Wii U hardware discussion and investigation *rename

Status
Not open for further replies.
Is that actually confirmed or is that still speculation?


confirmed/speculation i guess. i mean i guess you cant believe everything but that was the word around town. even IGN's(yes i know IGN) they made their test Wii U dev kit with a 4850. i believe thats wha nintendo was telling dev like the final GPU will be as powerful as the 4850 now remember this...The E6760 scores a 5870 in 3D Mark Vantage which is higher than the HD 4850 despite the card only running at 35 watts! so take it for what its worth i guess.
 
confirmed/speculation i guess. i mean i guess you cant believe everything but that was the word around town. even IGN's(yes i know IGN) they made their test Wii U dev kit with a 4850. i believe thats wha nintendo was telling dev like the final GPU will be as powerful as the 4850 now remember this...The E6760 scores a 5870 in3D Mark Vantage which is higher than the HD 4850 despite the card only running at 35 watts! so take it for what its worth i guess.

That kind of invalidates the whole thing doesnt it? Lol..i mean you can't use a 4850 off the shelf GPU in a PC and expect to have the same results comparable to a closed box with plenty of other variables even if they had the same GPU. It just shows a clear lack of technical knowledge on their part. Not saying i know much about tech myself though.
 
That kind of invalidates the whole thing doesnt it? Lol..i mean you can't use a 4850 off the shelf GPU in a PC and expect to have the same results comparable to a closed box with plenty of other variables even if they had the same GPU. It just shows a clear lack of technical knowledge on their part. Not saying i know much about tech myself though.
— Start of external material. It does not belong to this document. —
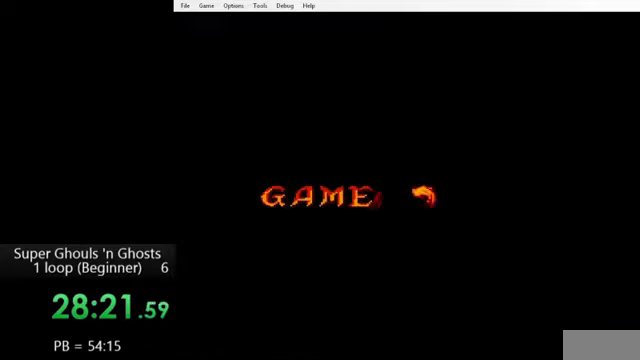
Gameplay with a controller (Nintendo layout); each line is a JSON object with the inputs held at the frame after it. "events" lists button and stick changes between this image and that frame as [ms after this image, input, new state], when the widget could be followed in between. Not read: L3 R3.
{"buttons": ["START"], "events": [[80, "START", "down"], [160, "START", "up"], [240, "START", "down"], [280, "START", "up"], [360, "START", "down"], [440, "START", "up"], [520, "START", "down"]]}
YES exactly they stated that before their test. obviously whatever is inside the Wii U is custom and not the same as off the shelf.
 
I don't need to be told it's literally 3 single core processors, please don't insult my intelligence :p You're making it sound as if threads are either dependent or they aren't, and you get either full parallel utilization or full serial utilization.
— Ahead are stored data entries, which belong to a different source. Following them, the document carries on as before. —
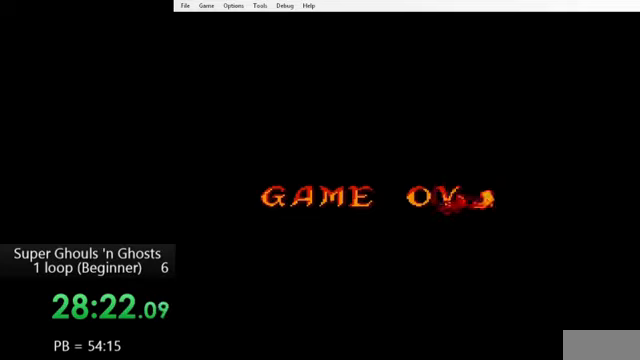
{"buttons": ["START"], "events": [[80, "START", "up"], [120, "START", "down"], [240, "START", "up"], [320, "START", "down"], [360, "START", "up"], [440, "START", "down"]]}
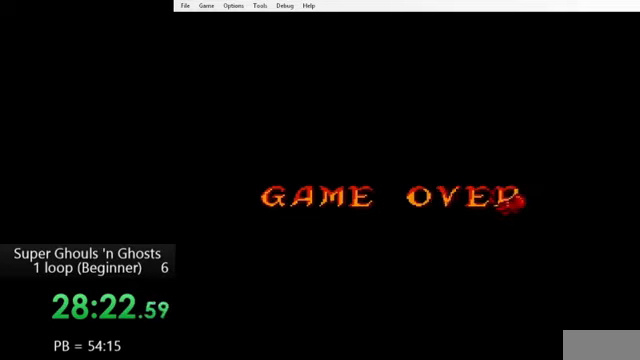
{"buttons": [], "events": [[40, "START", "up"], [120, "START", "down"], [200, "START", "up"], [280, "START", "down"], [320, "START", "up"], [440, "START", "down"], [480, "START", "up"]]}
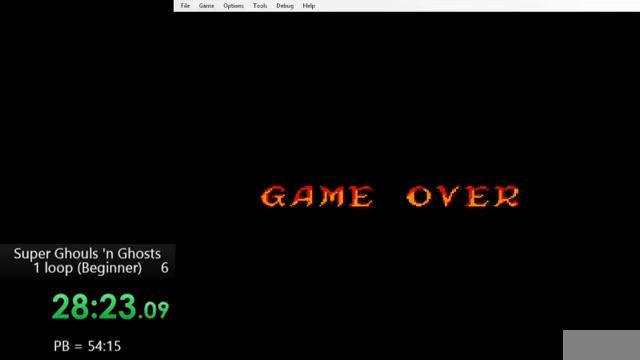
{"buttons": [], "events": [[40, "START", "down"], [120, "START", "up"], [240, "START", "down"], [280, "START", "up"], [360, "START", "down"], [440, "START", "up"]]}
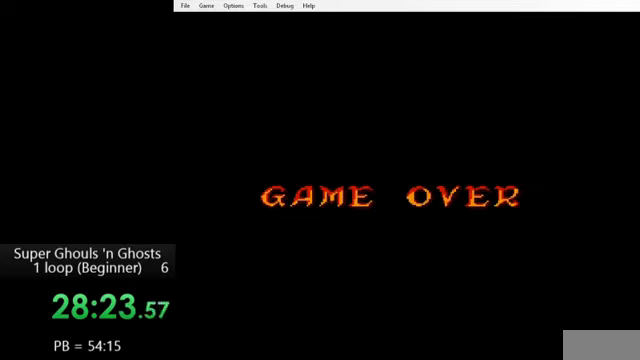
{"buttons": ["START"], "events": [[40, "START", "down"], [120, "START", "up"], [200, "START", "down"], [280, "START", "up"], [360, "START", "down"], [440, "START", "up"], [520, "START", "down"]]}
Go run some of your favorite PC games and log CPU utilization over some period of time.
Okay, in saying 'multithreaded engine' I wasn't thinking of a PC targeting a range of machines - should have said 'console multithreaded engine'. In a console where you know you've got three cores, I don't see why devs wouldn't keep them all busy as long as they have work to do. It'd all come down to dependencies as you say. I guess a dev can set us right there.
 
From the outside GDDR3 and DDR3 behave very similarly, almost identical, from a logical perspective. At 800 MHz, both GDDR3 and DDR3 have a CL (cas latency) of 11 cycles, while RCD (ras to cas delay) is 12 cycles for GDDR3 vs 11 cycles for DDR3. So the effective latency of a read is almost identical, 11+12 vs 11+11.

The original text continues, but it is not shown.